● **Task requirements**
Reproduce every record below word for word, leaving out the pictures.

● **Data for analysis**
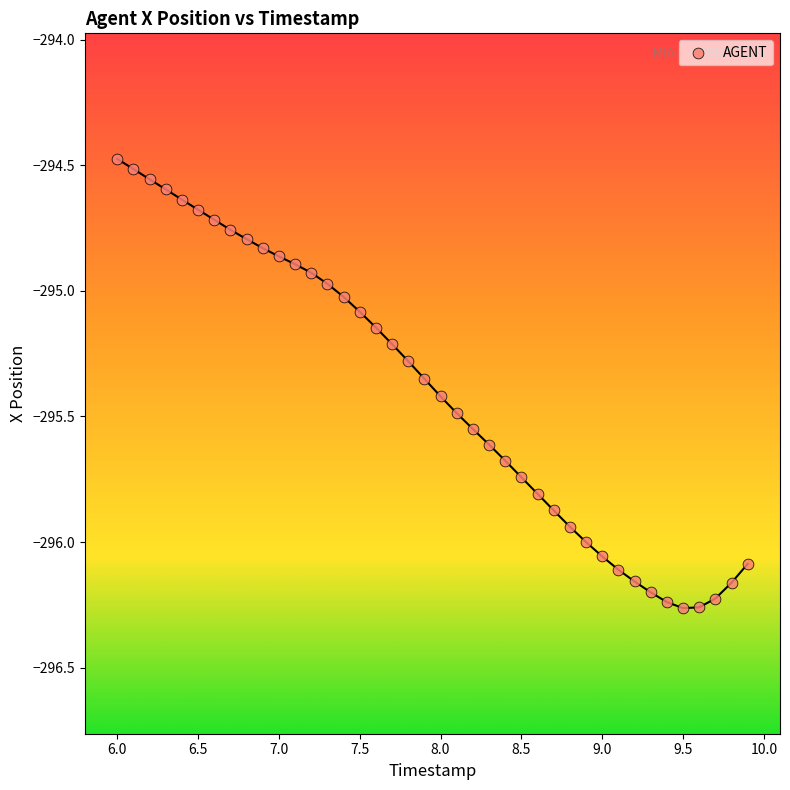

What is the range of X values (max minus min)?

3.9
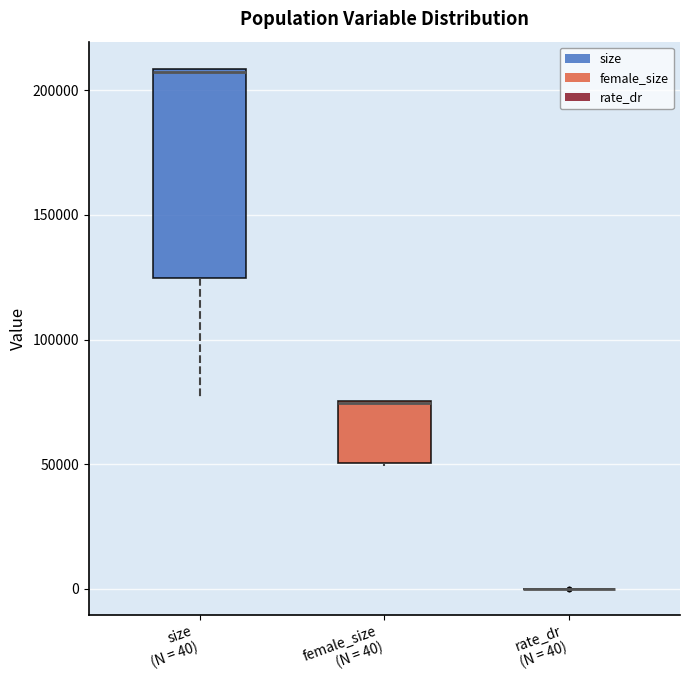

Comparing the boxes themselves (not the whiskers), which one is the tallest?

size (N = 40)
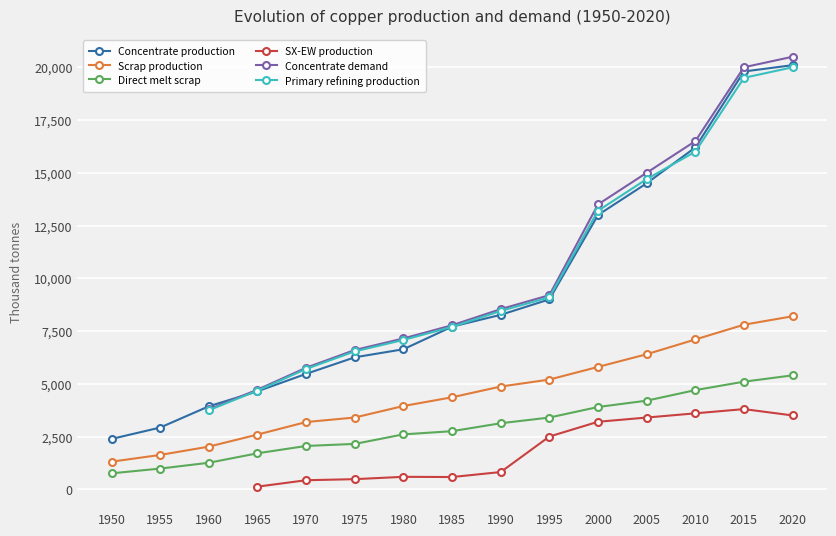

Is the value of Concentrate production at 2000 greater than the value of Direct melt scrap at 2000?

Yes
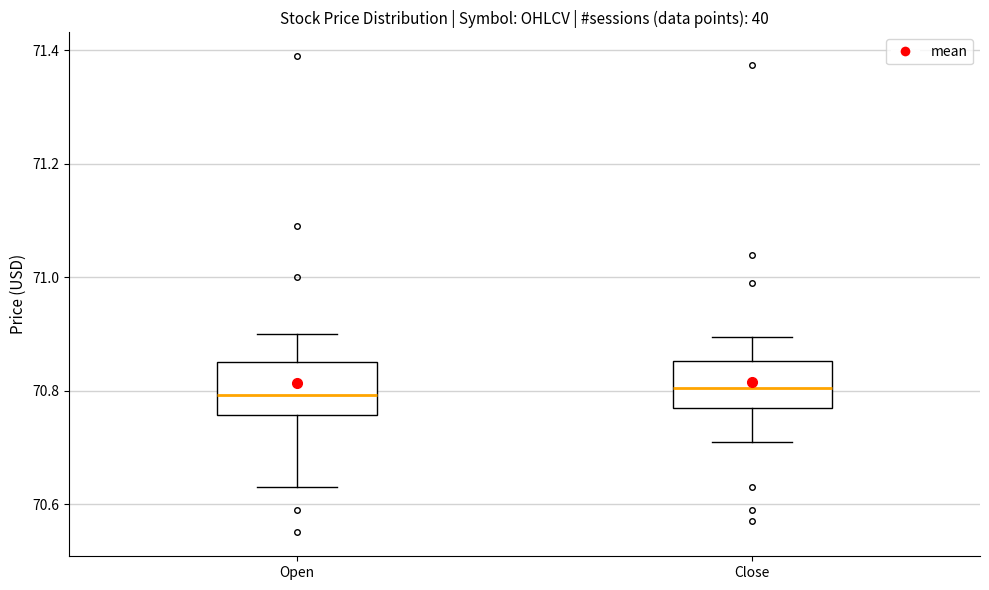

Reading left to right, read every box against the y-axis: the position of its median line, the range the box covers, and the ends of its whiskers. The values are not printed on the chart, so give them approximately, as read against the axis.

Open: median 70.80, box 70.76 to 70.84, whiskers 70.62 to 70.90
Close: median 70.80, box 70.76 to 70.86, whiskers 70.70 to 70.90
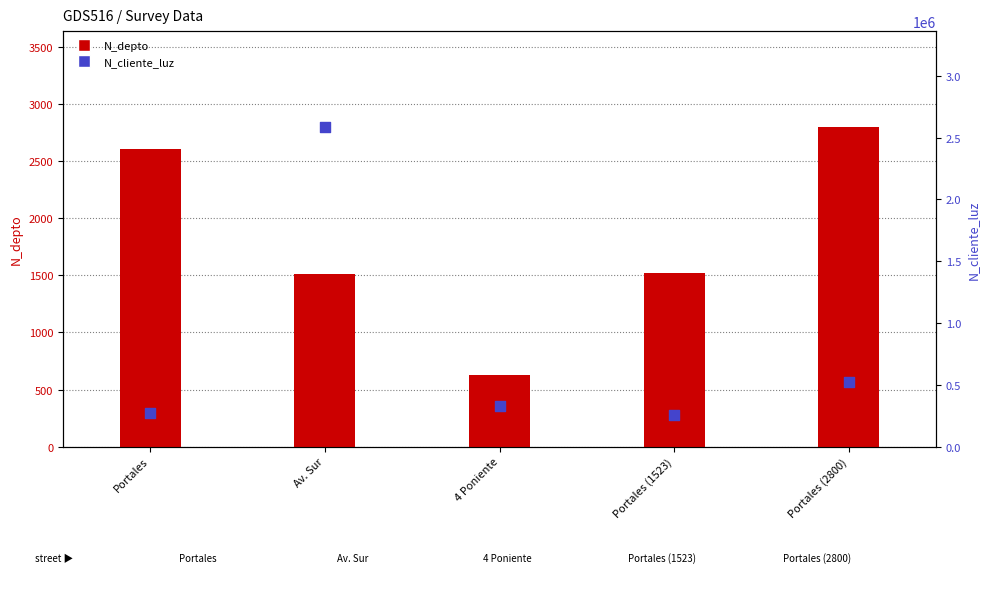

Which series contains the highest Y value?

N_cliente_luz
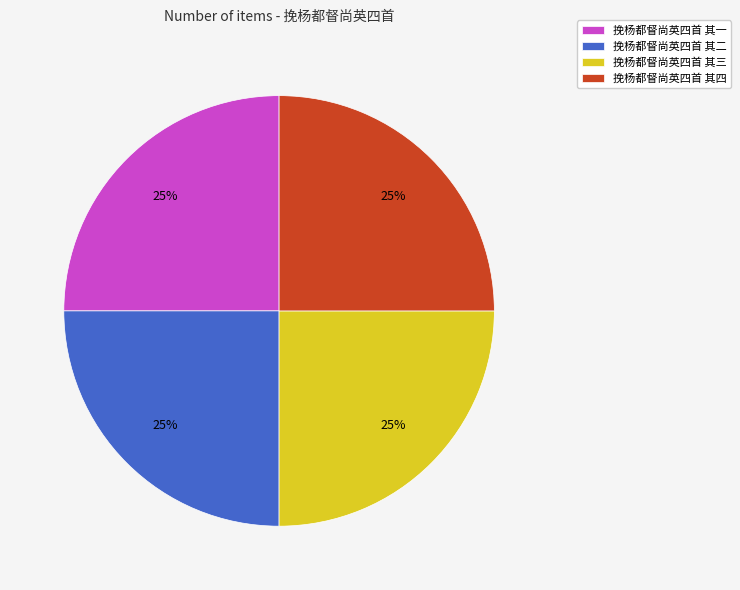

To the nearest percent, what portion does 挽杨都督尚英四首 其三 represent?

25%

● **Result of the exercise**
What is the range of X values (max minus min)?

3.9

Comparing the boxes themselves (not the whiskers), which one is the tallest?

size (N = 40)

Is the value of Concentrate production at 2000 greater than the value of Direct melt scrap at 2000?

Yes

Reading left to right, read every box against the y-axis: the position of its median line, the range the box covers, and the ends of its whiskers. The values are not printed on the chart, so give them approximately, as read against the axis.

Open: median 70.80, box 70.76 to 70.84, whiskers 70.62 to 70.90
Close: median 70.80, box 70.76 to 70.86, whiskers 70.70 to 70.90

Which series contains the highest Y value?

N_cliente_luz

To the nearest percent, what portion does 挽杨都督尚英四首 其三 represent?

25%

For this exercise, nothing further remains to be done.